• Task to carry out:
Transcribe the data that follows precisely, omitting nothing.

■ ■ ■ ■ ■

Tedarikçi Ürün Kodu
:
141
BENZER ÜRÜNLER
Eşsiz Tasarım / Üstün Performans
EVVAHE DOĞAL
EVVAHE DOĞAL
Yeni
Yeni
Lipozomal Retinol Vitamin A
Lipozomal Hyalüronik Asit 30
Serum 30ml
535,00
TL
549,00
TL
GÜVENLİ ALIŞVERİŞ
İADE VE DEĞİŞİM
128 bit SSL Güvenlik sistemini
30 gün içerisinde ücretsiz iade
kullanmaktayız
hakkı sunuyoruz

■ ■ ■ ■ ■

• The completed task:
Tedarikçi Ürün Kodu
:
141
BENZER ÜRÜNLER
Eşsiz Tasarım / Üstün Performans
EVVAHE DOĞAL
EVVAHE DOĞAL
Yeni
Yeni
Lipozomal Retinol Vitamin A
Lipozomal Hyalüronik Asit 30
Serum 30ml
535,00
TL
549,00
TL
GÜVENLİ ALIŞVERİŞ
İADE VE DEĞİŞİM
128 bit SSL Güvenlik sistemini
30 gün içerisinde ücretsiz iade
kullanmaktayız
hakkı sunuyoruz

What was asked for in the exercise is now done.